The most damaging political blow came from the fallout over Peter Mandelson. Starmer has not been linked to wrongdoing in the Epstein files, but his decision to appoint Mandelson as ambassador to Washington drew fierce criticism because of Mandelson’s long relationship with Jeffrey Epstein and the questions it raised about what Starmer knew, and when. Starmer later fired Mandelson, yet the episode continued to erode his authority and gave opponents, and some allies, a reason to demand he go.

Starmer’s resignation also opened the door to a succession battle that could reshape Labour and the wider British government. Andy Burnham, the former Manchester mayor, emerged as the leading successor after winning a special election on June 18 and returning to Parliament, a necessary step because British prime ministers are normally drawn from sitting members of the House of Commons. Starmer’s exit could make him the U.K.’s seventh leader in 10 years, a stark measure of the instability that has marked British politics in the post-Brexit era.

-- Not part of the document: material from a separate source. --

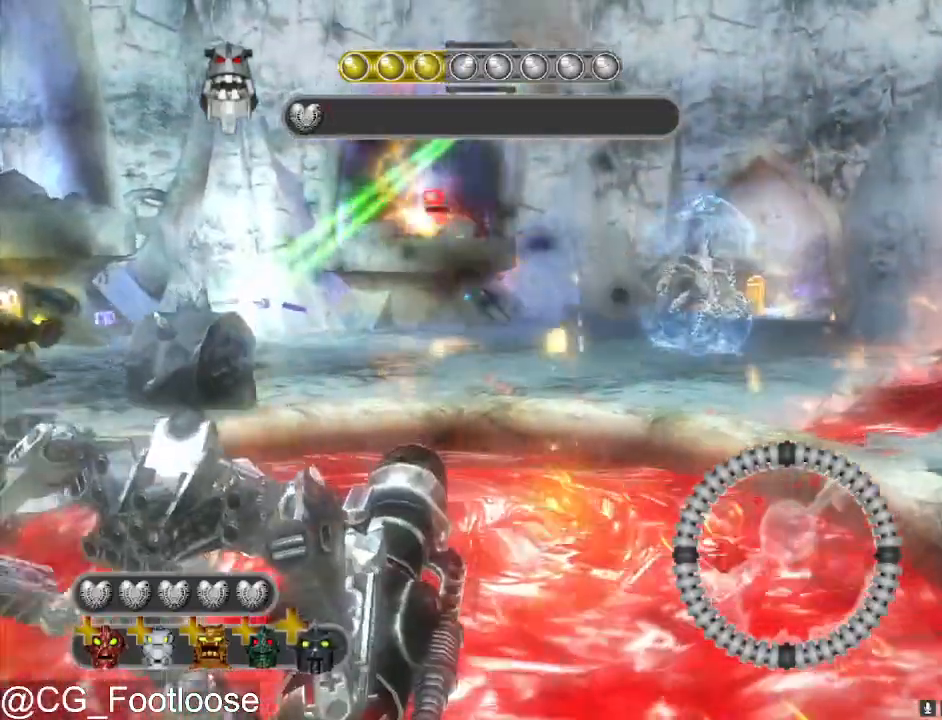
{"keys": ["a"], "mouse": ["left"], "events": [[17, "a", "down"], [17, "mouse_left", "up"], [50, "d", "up"], [483, "mouse_left", "down"]]}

Under Labour Party rules, a challenger needs the backing of 20% of Labour MPs to force a leadership contest, a threshold raised from 10% in 2021. If a contest is triggered, the incumbent leader is automatically on the ballot and party members choose the winner in a preferential vote. By May 12, a fifth of Labour MPs were already calling on Starmer to step down, and four Cabinet ministers had resigned, underscoring how far his support had eroded inside his own party.

In a resignation statement outside 10 Downing Street, Starmer said he had spoken to King Charles III and would remain in office until a new Labour leader is chosen, aiming for an orderly transfer of power. For Washington, the episode is a reminder that elite networks and personal associations can abruptly destabilize allied governments, with immediate consequences for diplomacy as well as domestic politics.